TO DO: Count the lines in the material that contain the string "kraken", and reply with the number alone.

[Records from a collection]

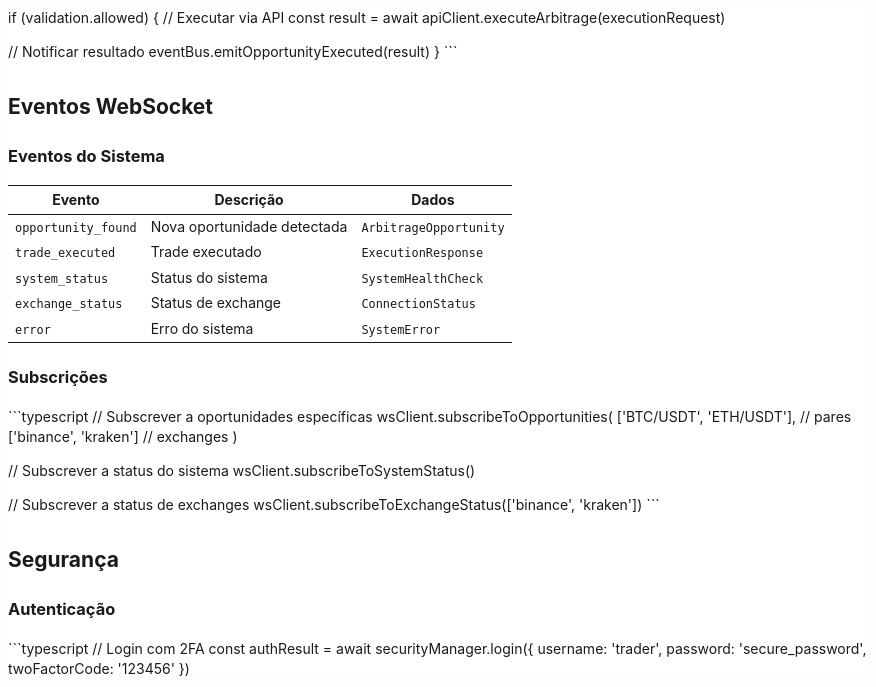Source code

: if (validation.allowed) {
  // Executar via API
  const result = await apiClient.executeArbitrage(executionRequest)
  
  // Notificar resultado
  eventBus.emitOpportunityExecuted(result)
}
\`\`\`

## Eventos WebSocket

### Eventos do Sistema

| Evento | Descrição | Dados |
|--------|-----------|-------|
| `opportunity_found` | Nova oportunidade detectada | `ArbitrageOpportunity` |
| `trade_executed` | Trade executado | `ExecutionResponse` |
| `system_status` | Status do sistema | `SystemHealthCheck` |
| `exchange_status` | Status de exchange | `ConnectionStatus` |
| `error` | Erro do sistema | `SystemError` |

### Subscrições

\`\`\`typescript
// Subscrever a oportunidades específicas
wsClient.subscribeToOpportunities(
  ['BTC/USDT', 'ETH/USDT'], // pares
  ['binance', 'kraken']     // exchanges
)

// Subscrever a status do sistema
wsClient.subscribeToSystemStatus()

// Subscrever a status de exchanges
wsClient.subscribeToExchangeStatus(['binance', 'kraken'])
\`\`\`

## Segurança

### Autenticação

\`\`\`typescript
// Login com 2FA
const authResult = await securityManager.login({
  username: 'trader',
  password: 'secure_password',
  twoFactorCode: '123456'
})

PROBLEM SOLUTION: 2